··· SOURCE EXCERPT
Person starting!? Oh God.


----------



## -33- (Aug 6, 2002)

please Anderson not Person....jesus


----------



## nickrock23 (Mar 28, 2004)

person actually made 2 nice defensive plays.. as usual the 4, bosh this time, is killing us.. even loren woods made a jumper shaq didnt challenge it. we're playin sloppy on offense


----------



## nickrock23 (Mar 28, 2004)

VC 3 pts first qtr, with eddie out my over/under is 9 1/2 pts ths qtr


----------



## D-Wade (Feb 20, 2003)

We're proving to be the pretenders that we are(or atleast right now, we're not a top team yet).

Win or lose this game, just like against Boston..it should be much easier than this.


----------



## nickrock23 (Mar 28, 2004)

we will make a run eventually but i doubt we hold the big lead when we get it.. lets see dooling, im tired of damon already, we never make progress when he's in


----------



## D-Wade (Feb 20, 2003)

> Originally posted by <b>nickrock23</b>!
······
··· RECORD EXTRACTS
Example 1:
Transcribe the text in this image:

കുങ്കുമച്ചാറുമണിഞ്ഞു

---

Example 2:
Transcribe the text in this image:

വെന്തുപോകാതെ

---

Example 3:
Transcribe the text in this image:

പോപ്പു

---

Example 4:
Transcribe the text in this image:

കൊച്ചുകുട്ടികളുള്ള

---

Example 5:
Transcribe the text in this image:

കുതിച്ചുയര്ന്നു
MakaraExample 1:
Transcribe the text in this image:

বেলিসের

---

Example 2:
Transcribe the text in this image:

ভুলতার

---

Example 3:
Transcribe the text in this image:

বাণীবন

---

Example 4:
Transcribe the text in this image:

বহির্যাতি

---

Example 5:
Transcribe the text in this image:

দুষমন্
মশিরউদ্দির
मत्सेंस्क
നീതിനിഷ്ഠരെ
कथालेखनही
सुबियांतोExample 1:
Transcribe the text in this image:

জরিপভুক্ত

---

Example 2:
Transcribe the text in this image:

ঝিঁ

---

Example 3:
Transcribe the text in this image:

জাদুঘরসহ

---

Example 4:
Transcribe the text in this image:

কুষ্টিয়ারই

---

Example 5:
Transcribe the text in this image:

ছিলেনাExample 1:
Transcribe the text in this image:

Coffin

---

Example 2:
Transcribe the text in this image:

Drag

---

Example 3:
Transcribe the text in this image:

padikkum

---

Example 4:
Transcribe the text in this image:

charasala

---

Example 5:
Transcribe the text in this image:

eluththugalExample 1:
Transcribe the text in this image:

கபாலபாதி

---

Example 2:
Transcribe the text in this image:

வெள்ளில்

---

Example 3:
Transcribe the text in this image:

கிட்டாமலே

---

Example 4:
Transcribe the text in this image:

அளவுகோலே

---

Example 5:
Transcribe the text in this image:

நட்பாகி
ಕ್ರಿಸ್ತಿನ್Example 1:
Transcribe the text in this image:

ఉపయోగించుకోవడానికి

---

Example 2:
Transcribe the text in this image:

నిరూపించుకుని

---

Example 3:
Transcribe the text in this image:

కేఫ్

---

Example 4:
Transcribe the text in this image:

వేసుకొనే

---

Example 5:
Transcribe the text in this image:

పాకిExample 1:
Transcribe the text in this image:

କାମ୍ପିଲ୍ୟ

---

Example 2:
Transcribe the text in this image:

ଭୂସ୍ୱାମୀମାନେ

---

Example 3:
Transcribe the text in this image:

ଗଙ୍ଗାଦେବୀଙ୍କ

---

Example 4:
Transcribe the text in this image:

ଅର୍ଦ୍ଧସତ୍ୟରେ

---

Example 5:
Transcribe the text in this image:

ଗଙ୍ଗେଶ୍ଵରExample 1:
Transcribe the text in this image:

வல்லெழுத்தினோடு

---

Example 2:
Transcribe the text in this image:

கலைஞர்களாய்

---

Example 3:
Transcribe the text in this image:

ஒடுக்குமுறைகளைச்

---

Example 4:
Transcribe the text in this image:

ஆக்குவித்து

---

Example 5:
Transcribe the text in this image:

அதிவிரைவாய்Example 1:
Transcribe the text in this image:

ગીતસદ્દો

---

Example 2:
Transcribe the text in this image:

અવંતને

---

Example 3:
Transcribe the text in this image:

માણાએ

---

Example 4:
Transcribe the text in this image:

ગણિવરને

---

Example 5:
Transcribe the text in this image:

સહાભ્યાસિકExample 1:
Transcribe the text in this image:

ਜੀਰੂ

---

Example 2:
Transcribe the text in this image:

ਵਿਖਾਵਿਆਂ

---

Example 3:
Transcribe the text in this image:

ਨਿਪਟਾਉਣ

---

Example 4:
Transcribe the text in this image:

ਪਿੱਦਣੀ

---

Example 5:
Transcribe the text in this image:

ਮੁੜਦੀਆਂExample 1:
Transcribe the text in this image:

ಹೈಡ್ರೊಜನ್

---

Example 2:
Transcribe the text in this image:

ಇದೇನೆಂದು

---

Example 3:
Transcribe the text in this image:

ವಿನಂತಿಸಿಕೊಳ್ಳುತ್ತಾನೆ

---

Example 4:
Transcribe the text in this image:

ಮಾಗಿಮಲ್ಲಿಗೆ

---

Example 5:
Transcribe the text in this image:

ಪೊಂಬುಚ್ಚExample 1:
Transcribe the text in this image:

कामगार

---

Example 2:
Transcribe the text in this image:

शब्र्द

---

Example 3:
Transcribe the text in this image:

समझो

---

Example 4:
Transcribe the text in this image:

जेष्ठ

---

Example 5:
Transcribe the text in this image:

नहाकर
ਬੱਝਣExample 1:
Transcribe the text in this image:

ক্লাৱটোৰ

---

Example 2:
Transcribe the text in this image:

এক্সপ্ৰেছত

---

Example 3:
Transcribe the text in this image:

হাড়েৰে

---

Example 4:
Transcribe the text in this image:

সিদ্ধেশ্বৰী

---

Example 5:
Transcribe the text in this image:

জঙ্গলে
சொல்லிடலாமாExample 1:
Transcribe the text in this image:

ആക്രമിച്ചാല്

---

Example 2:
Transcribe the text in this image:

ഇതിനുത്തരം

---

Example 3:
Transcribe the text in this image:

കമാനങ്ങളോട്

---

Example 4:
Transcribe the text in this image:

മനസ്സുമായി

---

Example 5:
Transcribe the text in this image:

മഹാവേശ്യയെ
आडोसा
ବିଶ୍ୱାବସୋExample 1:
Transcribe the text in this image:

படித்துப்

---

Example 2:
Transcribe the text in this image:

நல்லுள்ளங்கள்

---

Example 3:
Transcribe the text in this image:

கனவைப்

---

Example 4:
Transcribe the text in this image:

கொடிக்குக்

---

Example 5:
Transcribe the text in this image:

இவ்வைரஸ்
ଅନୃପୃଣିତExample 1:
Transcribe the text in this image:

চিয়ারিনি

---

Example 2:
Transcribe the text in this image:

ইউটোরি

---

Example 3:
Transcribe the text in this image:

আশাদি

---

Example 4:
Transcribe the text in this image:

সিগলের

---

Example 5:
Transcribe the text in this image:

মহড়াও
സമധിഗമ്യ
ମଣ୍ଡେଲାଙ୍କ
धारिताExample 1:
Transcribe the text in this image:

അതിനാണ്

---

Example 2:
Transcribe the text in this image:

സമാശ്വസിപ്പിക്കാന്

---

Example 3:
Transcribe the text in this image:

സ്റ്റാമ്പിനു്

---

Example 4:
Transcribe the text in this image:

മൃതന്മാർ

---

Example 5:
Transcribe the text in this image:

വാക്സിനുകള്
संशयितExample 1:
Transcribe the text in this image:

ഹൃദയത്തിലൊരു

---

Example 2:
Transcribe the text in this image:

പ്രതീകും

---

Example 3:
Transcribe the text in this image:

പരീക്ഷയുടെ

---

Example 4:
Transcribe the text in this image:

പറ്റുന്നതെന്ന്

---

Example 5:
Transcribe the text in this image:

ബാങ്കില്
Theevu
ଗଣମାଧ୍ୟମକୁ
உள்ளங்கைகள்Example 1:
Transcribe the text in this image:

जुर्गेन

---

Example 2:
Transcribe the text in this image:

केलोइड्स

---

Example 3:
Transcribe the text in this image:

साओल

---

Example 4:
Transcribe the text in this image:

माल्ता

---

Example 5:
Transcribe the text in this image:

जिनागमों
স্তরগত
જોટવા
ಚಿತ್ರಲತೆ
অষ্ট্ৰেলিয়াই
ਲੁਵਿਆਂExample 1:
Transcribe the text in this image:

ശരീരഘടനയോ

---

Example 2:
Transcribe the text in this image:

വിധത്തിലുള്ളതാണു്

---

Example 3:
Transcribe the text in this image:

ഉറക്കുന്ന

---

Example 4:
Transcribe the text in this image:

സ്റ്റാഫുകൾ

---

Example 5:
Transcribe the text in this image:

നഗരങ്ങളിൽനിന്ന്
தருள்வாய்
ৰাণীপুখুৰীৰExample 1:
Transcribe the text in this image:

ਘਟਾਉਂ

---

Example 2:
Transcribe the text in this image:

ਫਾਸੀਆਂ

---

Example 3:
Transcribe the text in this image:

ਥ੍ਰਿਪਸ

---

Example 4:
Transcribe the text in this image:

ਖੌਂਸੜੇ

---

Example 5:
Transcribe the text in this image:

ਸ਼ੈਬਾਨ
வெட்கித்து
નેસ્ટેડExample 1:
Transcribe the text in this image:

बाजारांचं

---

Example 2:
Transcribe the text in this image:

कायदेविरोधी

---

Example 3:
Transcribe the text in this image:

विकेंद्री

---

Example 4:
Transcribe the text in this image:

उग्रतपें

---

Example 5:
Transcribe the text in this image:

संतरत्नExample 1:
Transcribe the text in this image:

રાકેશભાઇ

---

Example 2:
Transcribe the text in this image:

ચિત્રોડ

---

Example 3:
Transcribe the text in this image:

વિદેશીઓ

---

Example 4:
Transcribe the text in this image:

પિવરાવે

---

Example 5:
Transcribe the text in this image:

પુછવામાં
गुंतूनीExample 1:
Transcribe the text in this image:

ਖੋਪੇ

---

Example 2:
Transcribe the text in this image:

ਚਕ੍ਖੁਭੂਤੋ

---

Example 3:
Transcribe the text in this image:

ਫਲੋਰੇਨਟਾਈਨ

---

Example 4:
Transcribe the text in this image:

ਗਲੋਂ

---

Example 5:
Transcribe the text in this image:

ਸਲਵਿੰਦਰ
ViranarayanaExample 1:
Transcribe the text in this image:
······
● **PROBLEM REQUIREMENTS**
Carry the basketball game forum thread forward from the point where it stops. These records were drawn from a separate source.

● **TASK ANSWER**
> person actually made 2 nice defensive plays.. as usual the 4, bosh this time, is killing us.. even loren woods made a jumper shaq didnt challenge it. we're playin sloppy on offense


As much as I like Haslem, I wish we had a better PF to push Haslem back to the bench. He's a very good bench player and a pretty decent starter, but he's a liability going against any good PF's. That's why this team probably won't be able to get past a team like Indiana, who will eventually get back JO & Jax. If Detroit gets their sh*t together, which they should, we'll be the 3rd best team in the conference when the season ends, IMO.


----------



## HEATLUNATIC (May 27, 2002)

Sual just gave Rose a 4pt play!!!:devil:


----------



## D-Wade (Feb 20, 2003)

Players like Rasual Butler are the main reason this team is overrated...


----------



## D-Wade (Feb 20, 2003)

> Originally posted by <b>HEATLUNATIC</b>!
> Sual just gave Rose a 4pt play!!!:devil:


The one and only time he contests a shot, he commits a foul. :laugh:


----------



## D-Wade (Feb 20, 2003)

"And this is why I hate Eddie Jones..." :upset:

Like I said earlier in the year, the Heat have "PRETENDERS" written all over them.


----------



## HEATLUNATIC (May 27, 2002)

Shaq has 21pts and 10reb in the 1st half!!!


----------



## reHEATed (Jun 29, 2003)

everybody except shaq are struggling.....we need a much better 2nd half effort, and Wade needs to get more involved


----------



## HEATLUNATIC (May 27, 2002)

> Originally posted by <b>wadeshaqeddie</b>!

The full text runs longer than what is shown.